#### TASK INPUTS ####

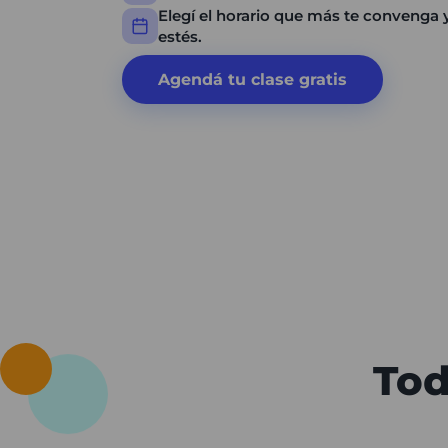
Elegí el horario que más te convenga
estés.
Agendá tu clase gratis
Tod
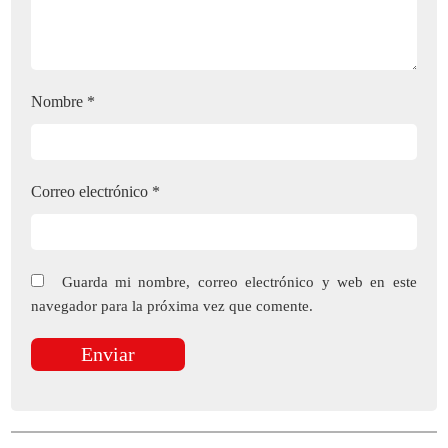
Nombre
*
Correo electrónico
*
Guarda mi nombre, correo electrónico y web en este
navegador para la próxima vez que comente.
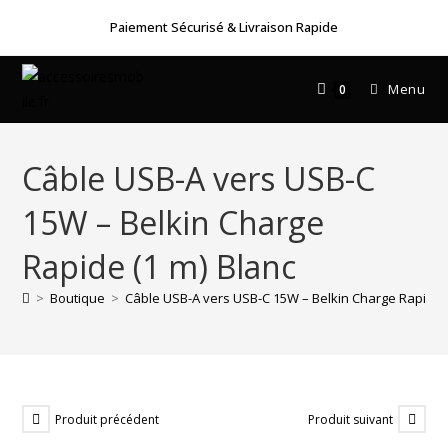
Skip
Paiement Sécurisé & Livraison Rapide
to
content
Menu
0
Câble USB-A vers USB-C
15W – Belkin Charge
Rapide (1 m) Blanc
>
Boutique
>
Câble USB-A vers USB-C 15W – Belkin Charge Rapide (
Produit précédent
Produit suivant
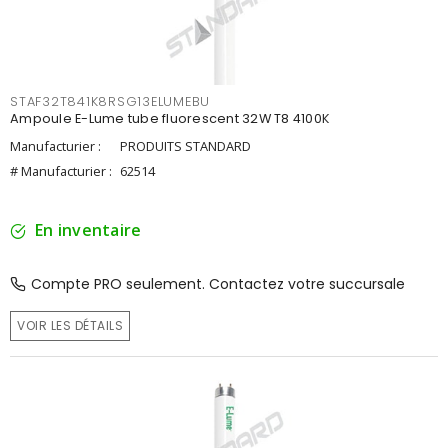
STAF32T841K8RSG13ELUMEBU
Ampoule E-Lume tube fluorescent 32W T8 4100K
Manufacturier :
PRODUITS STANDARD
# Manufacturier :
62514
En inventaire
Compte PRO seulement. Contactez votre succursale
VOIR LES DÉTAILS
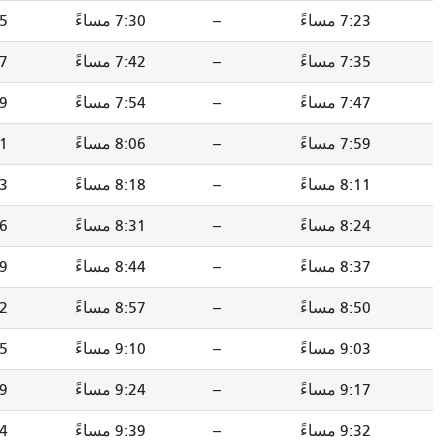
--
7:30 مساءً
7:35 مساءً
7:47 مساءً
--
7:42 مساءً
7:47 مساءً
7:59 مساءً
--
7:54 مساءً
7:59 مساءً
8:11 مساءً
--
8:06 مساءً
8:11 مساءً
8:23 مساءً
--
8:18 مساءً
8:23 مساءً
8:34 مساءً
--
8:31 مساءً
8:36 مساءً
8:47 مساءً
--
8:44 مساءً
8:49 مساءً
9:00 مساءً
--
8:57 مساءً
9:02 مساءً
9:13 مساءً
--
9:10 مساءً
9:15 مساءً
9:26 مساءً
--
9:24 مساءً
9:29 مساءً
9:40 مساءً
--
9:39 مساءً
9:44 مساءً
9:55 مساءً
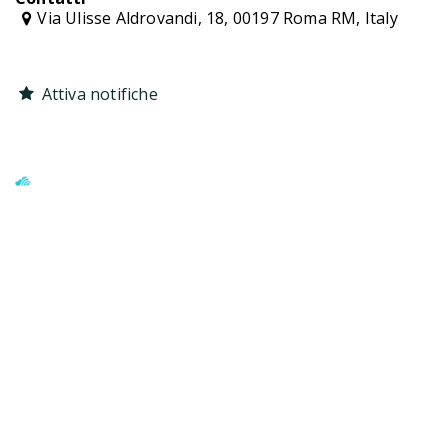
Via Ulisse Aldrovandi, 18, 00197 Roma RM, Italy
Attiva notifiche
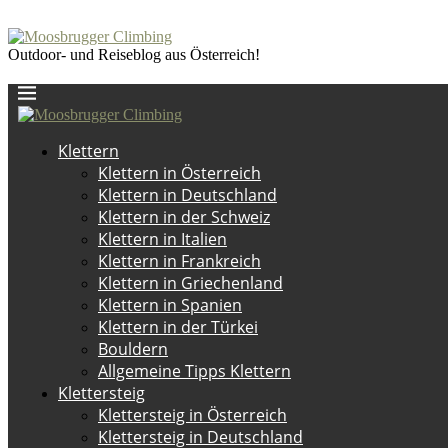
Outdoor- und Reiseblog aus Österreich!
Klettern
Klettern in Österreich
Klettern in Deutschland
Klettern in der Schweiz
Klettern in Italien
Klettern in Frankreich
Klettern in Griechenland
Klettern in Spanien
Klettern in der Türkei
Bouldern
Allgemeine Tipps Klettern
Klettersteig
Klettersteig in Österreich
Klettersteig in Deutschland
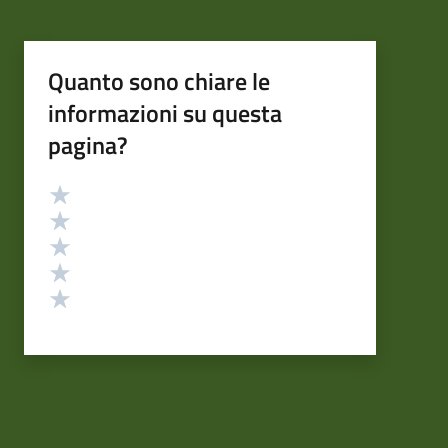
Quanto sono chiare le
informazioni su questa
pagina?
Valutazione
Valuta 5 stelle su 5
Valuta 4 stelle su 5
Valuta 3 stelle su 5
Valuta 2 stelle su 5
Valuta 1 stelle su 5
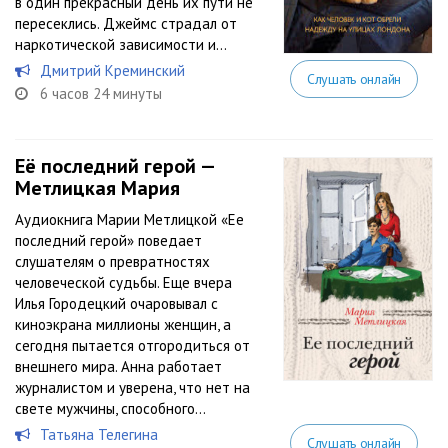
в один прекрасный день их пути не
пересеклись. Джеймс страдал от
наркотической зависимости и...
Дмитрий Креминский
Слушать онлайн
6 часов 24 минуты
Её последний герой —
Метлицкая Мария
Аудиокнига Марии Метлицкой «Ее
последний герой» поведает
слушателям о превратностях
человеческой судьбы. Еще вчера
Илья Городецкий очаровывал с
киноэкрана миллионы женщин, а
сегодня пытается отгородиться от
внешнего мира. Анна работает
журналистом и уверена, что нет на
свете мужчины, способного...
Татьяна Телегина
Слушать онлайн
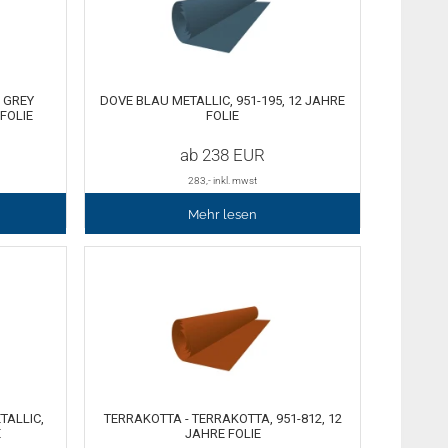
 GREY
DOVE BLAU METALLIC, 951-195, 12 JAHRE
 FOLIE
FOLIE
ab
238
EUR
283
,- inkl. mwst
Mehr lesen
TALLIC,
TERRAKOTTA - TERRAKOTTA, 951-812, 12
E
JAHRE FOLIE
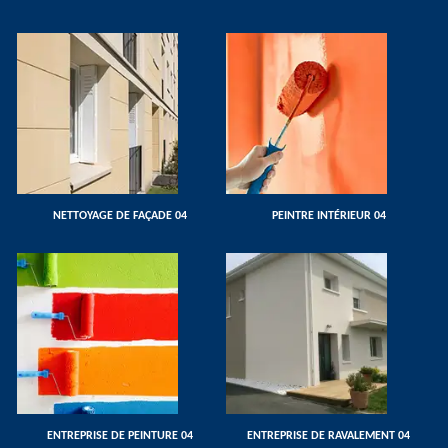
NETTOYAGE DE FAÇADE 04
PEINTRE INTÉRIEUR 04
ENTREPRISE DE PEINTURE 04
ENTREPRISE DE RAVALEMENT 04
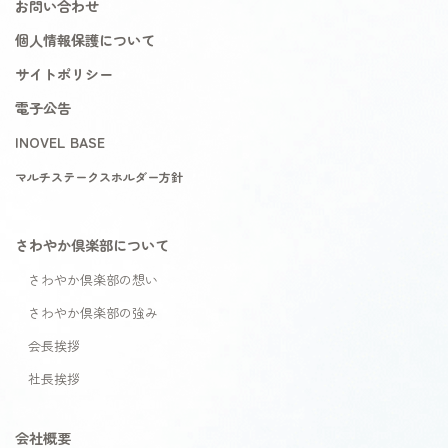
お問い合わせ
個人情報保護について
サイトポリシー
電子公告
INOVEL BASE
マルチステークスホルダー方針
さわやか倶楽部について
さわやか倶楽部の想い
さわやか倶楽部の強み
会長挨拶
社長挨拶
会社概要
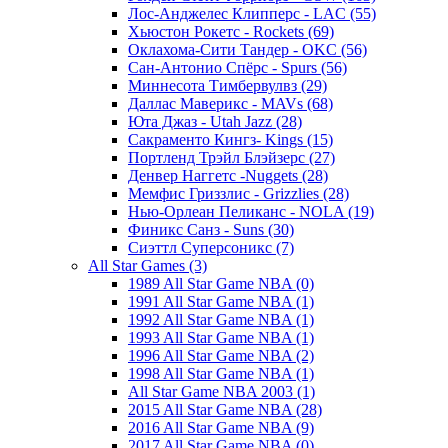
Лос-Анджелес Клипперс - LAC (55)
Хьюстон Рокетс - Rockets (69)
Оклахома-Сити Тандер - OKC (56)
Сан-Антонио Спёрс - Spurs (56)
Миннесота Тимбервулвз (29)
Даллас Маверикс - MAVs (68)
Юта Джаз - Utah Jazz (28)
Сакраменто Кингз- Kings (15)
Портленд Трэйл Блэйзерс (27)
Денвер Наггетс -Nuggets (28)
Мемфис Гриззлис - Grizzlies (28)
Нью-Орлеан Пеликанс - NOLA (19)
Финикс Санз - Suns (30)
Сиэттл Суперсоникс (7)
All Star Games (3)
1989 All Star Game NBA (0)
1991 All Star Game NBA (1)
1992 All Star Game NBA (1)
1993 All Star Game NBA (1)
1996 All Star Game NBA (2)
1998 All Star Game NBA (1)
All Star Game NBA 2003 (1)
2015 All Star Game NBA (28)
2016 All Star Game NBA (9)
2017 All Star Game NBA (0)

####

TASK REQUIREMENTS:
The records above are to be retyped exactly, with every picture left out.

OUTPUT OF THE EXERCISE:
Elegí el horario que más te convenga
estés.
Agendá tu clase gratis
Tod
Nombre
*
Correo electrónico
*
Guarda mi nombre, correo electrónico y web en este
navegador para la próxima vez que comente.
Skip
Paiement Sécurisé & Livraison Rapide
to
content
Menu
0
Câble USB-A vers USB-C
15W – Belkin Charge
Rapide (1 m) Blanc
>
Boutique
>
Câble USB-A vers USB-C 15W – Belkin Charge Rapide (
Produit précédent
Produit suivant
STAF32T841K8RSG13ELUMEBU
Ampoule E-Lume tube fluorescent 32W T8 4100K
Manufacturier :
PRODUITS STANDARD
# Manufacturier :
62514
En inventaire
Compte PRO seulement. Contactez votre succursale
VOIR LES DÉTAILS
--
7:30 مساءً
7:35 مساءً
7:47 مساءً
--
7:42 مساءً
7:47 مساءً
7:59 مساءً
--
7:54 مساءً
7:59 مساءً
8:11 مساءً
--
8:06 مساءً
8:11 مساءً
8:23 مساءً
--
8:18 مساءً
8:23 مساءً
8:34 مساءً
--
8:31 مساءً
8:36 مساءً
8:47 مساءً
--
8:44 مساءً
8:49 مساءً
9:00 مساءً
--
8:57 مساءً
9:02 مساءً
9:13 مساءً
--
9:10 مساءً
9:15 مساءً
9:26 مساءً
--
9:24 مساءً
9:29 مساءً
9:40 مساءً
--
9:39 مساءً
9:44 مساءً
9:55 مساءً
Via Ulisse Aldrovandi, 18, 00197 Roma RM, Italy
Attiva notifiche
Outdoor- und Reiseblog aus Österreich!
Klettern
Klettern in Österreich
Klettern in Deutschland
Klettern in der Schweiz
Klettern in Italien
Klettern in Frankreich
Klettern in Griechenland
Klettern in Spanien
Klettern in der Türkei
Bouldern
Allgemeine Tipps Klettern
Klettersteig
Klettersteig in Österreich
Klettersteig in Deutschland
Quanto sono chiare le
informazioni su questa
pagina?
Valutazione
Valuta 5 stelle su 5
Valuta 4 stelle su 5
Valuta 3 stelle su 5
Valuta 2 stelle su 5
Valuta 1 stelle su 5
в один прекрасный день их пути не
пересеклись. Джеймс страдал от
наркотической зависимости и...
Дмитрий Креминский
Слушать онлайн
6 часов 24 минуты
Её последний герой —
Метлицкая Мария
Аудиокнига Марии Метлицкой «Ее
последний герой» поведает
слушателям о превратностях
человеческой судьбы. Еще вчера
Илья Городецкий очаровывал с
киноэкрана миллионы женщин, а
сегодня пытается отгородиться от
внешнего мира. Анна работает
журналистом и уверена, что нет на
свете мужчины, способного...
Татьяна Телегина
Слушать онлайн
 GREY
DOVE BLAU METALLIC, 951-195, 12 JAHRE
 FOLIE
FOLIE
ab
238
EUR
283
,- inkl. mwst
Mehr lesen
TALLIC,
TERRAKOTTA - TERRAKOTTA, 951-812, 12
E
JAHRE FOLIE
NETTOYAGE DE FAÇADE 04
PEINTRE INTÉRIEUR 04
ENTREPRISE DE PEINTURE 04
ENTREPRISE DE RAVALEMENT 04
お問い合わせ
個人情報保護について
サイトポリシー
電子公告
INOVEL BASE
マルチステークスホルダー方針
さわやか倶楽部について
さわやか倶楽部の想い
さわやか倶楽部の強み
会長挨拶
社長挨拶
会社概要
Лос-Анджелес Клипперс - LAC (55)
Хьюстон Рокетс - Rockets (69)
Оклахома-Сити Тандер - OKC (56)
Сан-Антонио Спёрс - Spurs (56)
Миннесота Тимбервулвз (29)
Даллас Маверикс - MAVs (68)
Юта Джаз - Utah Jazz (28)
Сакраменто Кингз- Kings (15)
Портленд Трэйл Блэйзерс (27)
Денвер Наггетс -Nuggets (28)
Мемфис Гриззлис - Grizzlies (28)
Нью-Орлеан Пеликанс - NOLA (19)
Финикс Санз - Suns (30)
Сиэттл Суперсоникс (7)
All Star Games (3)
1989 All Star Game NBA (0)
1991 All Star Game NBA (1)
1992 All Star Game NBA (1)
1993 All Star Game NBA (1)
1996 All Star Game NBA (2)
1998 All Star Game NBA (1)
All Star Game NBA 2003 (1)
2015 All Star Game NBA (28)
2016 All Star Game NBA (9)
2017 All Star Game NBA (0)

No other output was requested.